Moderator:	RUSURE::EDP

Created:	Mon Feb 03 1986
Last Modified:	Fri Jun 06 1997
Last Successful Update:	Fri Jun 06 1997
Number of topics:	2083
Total number of notes:	14613

1815.0. "Sample size statistics problem" by AOSG::TOM () Thu Nov 11 1993 13:20

    
    This question is similar to the polling people use when they
    predict election results, but I'm not sure how to set up the
    equation.
    
    If I have a population of 2**64 addresses, and they are layed
    out from 0 to (2**64)-1 in increments of 1.  These addresses
    contain a value that is either labeled as "good" or "bad."
    I do not know the distribution of the "good" or "bad", but I
    can say that the vast majority are probably "good."  
    How many addresses do I have to sample to make a statement 
    of the form "I'm xyz% confident that there are no 'bad' 
    addresses" and be statistically correct?  
    
    Exit polls on elections do this all the time, but I don't know
    how they set it up.  
    
    Thanks for any help!
    
    /tom

T.R	Title	User	Personal Name	Date	Lines
1815.1	It's a long time since I studied statistics, but	KERNEL::JACKSON	Peter Jackson - UK CSC TP/IM	`Fri Nov 12 1993 12:15`	14
	I don't think this is a similar problem to the exit polls.

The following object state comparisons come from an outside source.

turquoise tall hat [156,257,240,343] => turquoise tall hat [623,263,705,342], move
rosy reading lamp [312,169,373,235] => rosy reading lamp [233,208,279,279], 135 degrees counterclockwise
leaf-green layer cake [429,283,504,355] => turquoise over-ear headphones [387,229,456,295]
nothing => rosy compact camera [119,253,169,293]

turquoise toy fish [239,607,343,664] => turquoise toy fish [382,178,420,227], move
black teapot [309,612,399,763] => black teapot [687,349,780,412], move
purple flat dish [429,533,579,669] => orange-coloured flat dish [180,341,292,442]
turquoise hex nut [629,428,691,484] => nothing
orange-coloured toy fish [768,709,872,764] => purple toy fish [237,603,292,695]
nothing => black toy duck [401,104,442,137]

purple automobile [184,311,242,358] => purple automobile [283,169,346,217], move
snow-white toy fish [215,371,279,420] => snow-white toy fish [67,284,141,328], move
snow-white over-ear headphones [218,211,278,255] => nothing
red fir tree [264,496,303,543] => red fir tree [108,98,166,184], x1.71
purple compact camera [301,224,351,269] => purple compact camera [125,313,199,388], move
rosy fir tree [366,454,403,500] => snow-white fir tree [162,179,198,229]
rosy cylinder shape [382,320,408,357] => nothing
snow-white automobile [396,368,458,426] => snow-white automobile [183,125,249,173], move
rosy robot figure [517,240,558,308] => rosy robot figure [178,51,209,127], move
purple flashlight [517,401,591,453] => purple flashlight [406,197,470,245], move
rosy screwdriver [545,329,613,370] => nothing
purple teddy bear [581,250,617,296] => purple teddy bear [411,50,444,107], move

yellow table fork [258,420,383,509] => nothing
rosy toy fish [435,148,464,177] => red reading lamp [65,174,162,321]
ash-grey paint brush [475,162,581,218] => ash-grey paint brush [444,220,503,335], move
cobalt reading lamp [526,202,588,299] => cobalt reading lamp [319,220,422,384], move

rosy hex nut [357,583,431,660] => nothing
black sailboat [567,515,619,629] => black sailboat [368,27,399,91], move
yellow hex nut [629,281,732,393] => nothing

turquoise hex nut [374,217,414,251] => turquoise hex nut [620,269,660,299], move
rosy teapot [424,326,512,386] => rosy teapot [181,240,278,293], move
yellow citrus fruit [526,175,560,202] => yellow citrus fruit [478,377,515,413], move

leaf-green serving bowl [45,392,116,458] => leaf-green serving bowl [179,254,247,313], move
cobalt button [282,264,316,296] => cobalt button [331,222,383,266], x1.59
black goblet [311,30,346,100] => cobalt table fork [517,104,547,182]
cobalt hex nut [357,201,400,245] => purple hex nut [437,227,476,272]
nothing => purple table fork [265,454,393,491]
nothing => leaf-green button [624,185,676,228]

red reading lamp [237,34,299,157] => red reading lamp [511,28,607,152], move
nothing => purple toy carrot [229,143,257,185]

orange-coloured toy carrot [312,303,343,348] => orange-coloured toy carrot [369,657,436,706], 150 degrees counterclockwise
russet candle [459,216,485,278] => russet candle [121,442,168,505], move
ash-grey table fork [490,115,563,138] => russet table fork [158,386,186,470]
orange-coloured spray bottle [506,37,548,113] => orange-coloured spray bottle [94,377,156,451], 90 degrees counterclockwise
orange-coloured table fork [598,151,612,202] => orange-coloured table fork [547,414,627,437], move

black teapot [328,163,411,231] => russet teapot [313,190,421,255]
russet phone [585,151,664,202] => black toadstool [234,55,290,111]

The technique I learnt at school involves the assumption (or proof) that the distribution of the sample results be normal. Your sample results will have a binominal distribution, but the test would be against the hypothesis that there was 1 bad address, giving a very skewed distribution for which the normal distribution is not a good approximation. If there is one bad address out of 2^64 then he chance of a sample of size n having no bad addresses is (1-2^-64)^n. I would say that could say that you are (1-(1-2^-64)^n)*100% confident that there is not one error if you find no errors with a sample size of n. So if you want to p% confident you need (1-2^-64)^n to equal 1-p/100. So n=log(1-p/100)/log(1-2^-64). Peter
1815.2	in case you are still wondering about this...	ICARUS::NEILSEN	Wally Neilsen-Steinhardt	`Wed Nov 24 1993 12:58`	35
	There is a fairly simple minded answer you can find in any statistics book. Take M randomly chosen items from the population, of size N. If just one of the N is bad, you have a probability of P(M,N) = ( 1 - 1/N )^M of getting a completely good sample. Your goal is to drive this probability below some suitable threshold. X > P(M,N) The calculations will be easier if you take logs log X > log P(M,N) = M * log ( 1 - 1/N ) and solve for M M > ( log X ) / ( log ( 1 - 1/N ) ) Unfortunately, I think you will find that M is extremely close to N. Why is your answer different from the exit polls, which usually can use small samples? There are two reasons. First, exit polls use a lot of prior knowledge about voters to sample by age, income, race and so forth. Then they use complex models to combine these samples into a total prediction. You could use similar techniques if you can learn something about the distribution of GOOD and BAD. Second, exit polls usually aim for an error of a few percent or so. You are actually aiming for an error of 1 in N. If this is really your aim, you might as well test all N and be done with it. If your aim is really to show that the BAD count is less than some number B, fairly far from both 1 and N, then you would find that M is a much smaller number.